As Archbishop John pointed out at the end of last year, the imagery of Christ the King was elevated in the Roman Catholic church in the 20th century as a response to the rise of extremism in Europe. It was a way of speaking about Christ in a way that challenged political realities of that time. Similarly, in South America in the 1970’s theologians recovered the idea of Christ as liberator, an understanding that Jesus stood alongside the poor in the face of overwhelming poverty and military dictatorships.

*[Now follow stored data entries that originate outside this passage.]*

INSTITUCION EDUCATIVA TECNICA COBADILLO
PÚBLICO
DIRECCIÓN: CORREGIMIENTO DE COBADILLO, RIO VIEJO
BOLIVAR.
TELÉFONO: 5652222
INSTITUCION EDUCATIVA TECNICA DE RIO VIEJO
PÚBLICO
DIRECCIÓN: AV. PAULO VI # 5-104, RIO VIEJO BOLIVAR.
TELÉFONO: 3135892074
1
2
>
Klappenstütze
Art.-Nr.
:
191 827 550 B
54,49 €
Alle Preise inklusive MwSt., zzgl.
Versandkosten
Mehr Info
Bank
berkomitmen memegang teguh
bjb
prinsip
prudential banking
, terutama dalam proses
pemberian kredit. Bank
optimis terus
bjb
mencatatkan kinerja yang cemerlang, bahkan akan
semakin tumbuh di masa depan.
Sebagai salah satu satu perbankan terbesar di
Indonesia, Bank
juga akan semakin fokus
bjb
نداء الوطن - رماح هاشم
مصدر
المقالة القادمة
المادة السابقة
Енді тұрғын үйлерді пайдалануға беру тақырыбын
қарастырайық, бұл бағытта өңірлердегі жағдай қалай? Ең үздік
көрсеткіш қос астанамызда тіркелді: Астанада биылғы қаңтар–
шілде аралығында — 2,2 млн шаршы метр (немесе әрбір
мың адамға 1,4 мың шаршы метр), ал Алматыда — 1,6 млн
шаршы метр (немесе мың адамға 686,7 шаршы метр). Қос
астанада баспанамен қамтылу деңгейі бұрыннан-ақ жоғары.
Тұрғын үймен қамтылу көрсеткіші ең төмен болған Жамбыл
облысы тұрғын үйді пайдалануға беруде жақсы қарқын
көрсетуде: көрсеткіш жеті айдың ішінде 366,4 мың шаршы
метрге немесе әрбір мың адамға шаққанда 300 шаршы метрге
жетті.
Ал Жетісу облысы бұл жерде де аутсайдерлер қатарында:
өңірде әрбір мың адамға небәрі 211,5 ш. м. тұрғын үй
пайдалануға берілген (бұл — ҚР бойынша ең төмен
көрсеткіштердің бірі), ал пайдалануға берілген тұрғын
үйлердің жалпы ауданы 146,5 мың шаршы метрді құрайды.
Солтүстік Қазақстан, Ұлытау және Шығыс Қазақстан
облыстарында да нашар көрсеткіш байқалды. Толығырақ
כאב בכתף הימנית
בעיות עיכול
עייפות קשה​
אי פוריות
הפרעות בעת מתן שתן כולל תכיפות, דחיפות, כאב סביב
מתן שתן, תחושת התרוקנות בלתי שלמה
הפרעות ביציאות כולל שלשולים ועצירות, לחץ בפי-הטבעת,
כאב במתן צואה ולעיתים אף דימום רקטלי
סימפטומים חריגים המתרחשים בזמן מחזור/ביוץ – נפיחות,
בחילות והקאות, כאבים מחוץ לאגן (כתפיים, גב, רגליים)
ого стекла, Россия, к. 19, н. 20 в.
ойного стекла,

So who is the Christ we discover and who is the Christ we need today to respond to some of our present day realities? Is it possible to speak of the Christ who longs to heal the world in a time of ecological crisis? Do we need the Christ who challenges economic systems that benefit a tiny minority while oppressing billions? Or perhaps we need the Christ who affirms the worth and dignity of all people and reminds us that all are equal and precious in God’s sight? Maybe there is no one single image, but rather a collection of understandings that connect with our increasingly complex world. Or perhaps the Christ who speaks to this world is one who reminds of simplicity?

The point is, if we mean it when we say Christ is alive, then we must allow Christ to fully live in our lives. To live is to engage with the world, to experience it, to be changed by it and to learn from it. The living Christ wants to do exactly those things, through each of us and through our community. The Christ for today is already here among us, waiting to be fully discovered. Amen.